The large works will be brought together in an exhibition on the decorative arts of the Impressionist painters.
The artists are best known for their outdoor canvases.
But the exhibition will also show “a little-known” aspect of their work – on decorative panels, painted doors, tapestries, ceramics and fans.
More than 80 paintings and objects by Monet, Renoir, Pissarro, Morisot, Degas, Cassatt, Cezanne, Manet and Caillebotte have been loaned from around the world for the exhibition.
They include three of the large, late water lilies by Monet. The French artist created hundreds over three decades until his death in 1926.

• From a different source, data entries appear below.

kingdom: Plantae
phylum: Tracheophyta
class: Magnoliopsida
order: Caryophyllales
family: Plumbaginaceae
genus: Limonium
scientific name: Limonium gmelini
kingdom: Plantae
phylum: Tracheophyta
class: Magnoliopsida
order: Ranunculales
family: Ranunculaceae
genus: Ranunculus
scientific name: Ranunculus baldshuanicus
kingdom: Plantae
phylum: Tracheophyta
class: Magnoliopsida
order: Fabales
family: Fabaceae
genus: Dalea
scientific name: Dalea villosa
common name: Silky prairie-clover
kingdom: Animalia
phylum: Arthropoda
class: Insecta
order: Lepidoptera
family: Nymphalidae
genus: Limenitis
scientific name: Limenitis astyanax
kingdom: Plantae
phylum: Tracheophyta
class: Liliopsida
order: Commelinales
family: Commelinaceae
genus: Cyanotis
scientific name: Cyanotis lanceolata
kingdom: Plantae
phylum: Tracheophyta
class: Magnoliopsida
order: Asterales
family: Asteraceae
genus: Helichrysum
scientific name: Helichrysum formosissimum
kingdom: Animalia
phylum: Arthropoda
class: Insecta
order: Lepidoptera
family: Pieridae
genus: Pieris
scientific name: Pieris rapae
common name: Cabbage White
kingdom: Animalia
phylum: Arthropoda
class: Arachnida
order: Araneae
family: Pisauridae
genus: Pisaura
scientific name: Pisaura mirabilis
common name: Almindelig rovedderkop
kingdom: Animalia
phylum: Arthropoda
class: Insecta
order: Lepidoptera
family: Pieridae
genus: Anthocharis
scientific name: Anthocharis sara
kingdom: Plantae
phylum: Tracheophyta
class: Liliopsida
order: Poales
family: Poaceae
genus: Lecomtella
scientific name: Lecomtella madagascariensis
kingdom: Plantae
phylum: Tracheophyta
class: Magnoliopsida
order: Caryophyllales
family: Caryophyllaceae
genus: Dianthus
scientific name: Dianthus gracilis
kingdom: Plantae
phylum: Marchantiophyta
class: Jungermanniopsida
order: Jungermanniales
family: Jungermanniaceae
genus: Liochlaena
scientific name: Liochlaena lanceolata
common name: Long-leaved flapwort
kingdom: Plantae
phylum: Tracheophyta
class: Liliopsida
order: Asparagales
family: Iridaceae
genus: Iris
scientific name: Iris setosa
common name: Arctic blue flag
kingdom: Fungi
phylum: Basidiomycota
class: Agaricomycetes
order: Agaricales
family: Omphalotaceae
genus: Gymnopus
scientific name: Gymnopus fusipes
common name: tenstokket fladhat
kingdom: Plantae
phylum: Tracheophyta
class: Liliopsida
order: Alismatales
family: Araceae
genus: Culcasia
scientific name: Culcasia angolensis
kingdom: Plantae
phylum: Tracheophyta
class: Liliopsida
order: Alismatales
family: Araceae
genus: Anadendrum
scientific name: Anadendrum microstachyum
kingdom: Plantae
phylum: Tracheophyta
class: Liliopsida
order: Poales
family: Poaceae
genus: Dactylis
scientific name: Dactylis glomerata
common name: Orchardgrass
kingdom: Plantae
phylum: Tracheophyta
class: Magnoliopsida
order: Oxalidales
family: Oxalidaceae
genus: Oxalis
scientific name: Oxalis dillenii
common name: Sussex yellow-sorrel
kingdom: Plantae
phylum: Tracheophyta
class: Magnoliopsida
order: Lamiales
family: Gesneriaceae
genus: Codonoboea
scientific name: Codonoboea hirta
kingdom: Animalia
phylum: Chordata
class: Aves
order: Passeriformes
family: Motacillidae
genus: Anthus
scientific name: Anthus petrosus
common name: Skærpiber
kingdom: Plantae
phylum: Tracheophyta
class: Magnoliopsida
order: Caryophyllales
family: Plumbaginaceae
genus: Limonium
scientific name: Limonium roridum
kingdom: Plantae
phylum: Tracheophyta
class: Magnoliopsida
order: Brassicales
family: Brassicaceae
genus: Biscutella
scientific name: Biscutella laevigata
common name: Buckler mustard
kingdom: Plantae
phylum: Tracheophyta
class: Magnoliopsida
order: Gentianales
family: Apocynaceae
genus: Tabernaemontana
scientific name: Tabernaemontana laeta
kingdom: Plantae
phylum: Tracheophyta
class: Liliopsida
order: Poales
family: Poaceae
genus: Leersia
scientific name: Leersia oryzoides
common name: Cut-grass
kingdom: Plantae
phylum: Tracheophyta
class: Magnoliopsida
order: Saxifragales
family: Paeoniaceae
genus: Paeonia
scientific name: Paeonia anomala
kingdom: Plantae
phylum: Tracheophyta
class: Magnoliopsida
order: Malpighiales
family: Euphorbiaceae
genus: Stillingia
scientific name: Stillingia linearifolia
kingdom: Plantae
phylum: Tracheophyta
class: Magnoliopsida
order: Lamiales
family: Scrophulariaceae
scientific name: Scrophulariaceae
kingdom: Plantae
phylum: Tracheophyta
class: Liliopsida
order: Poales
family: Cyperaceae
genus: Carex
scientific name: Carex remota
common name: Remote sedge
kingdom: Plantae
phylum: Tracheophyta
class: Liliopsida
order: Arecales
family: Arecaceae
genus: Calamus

Impressionist Decorations: The Birth Of Modern Decor will cover five decades, from the 1860s until the 1920s.
“Experimenting with unusual formats and techniques, turning scenes from modern life and directly observed landscapes into decors – bringing nature indoors – they radically transformed decorative painting, while always striving for harmony and visual unity,” the Gallery said.
The exhibition is organised by the National Gallery and the Musee d’Orsay et de l’Orangerie, Paris, where it will open in April, before going on show in London in September next year.
The gallery, in Trafalgar Square, became the first of the big institutions to reopen its doors last month, following the easing of lockdown measures.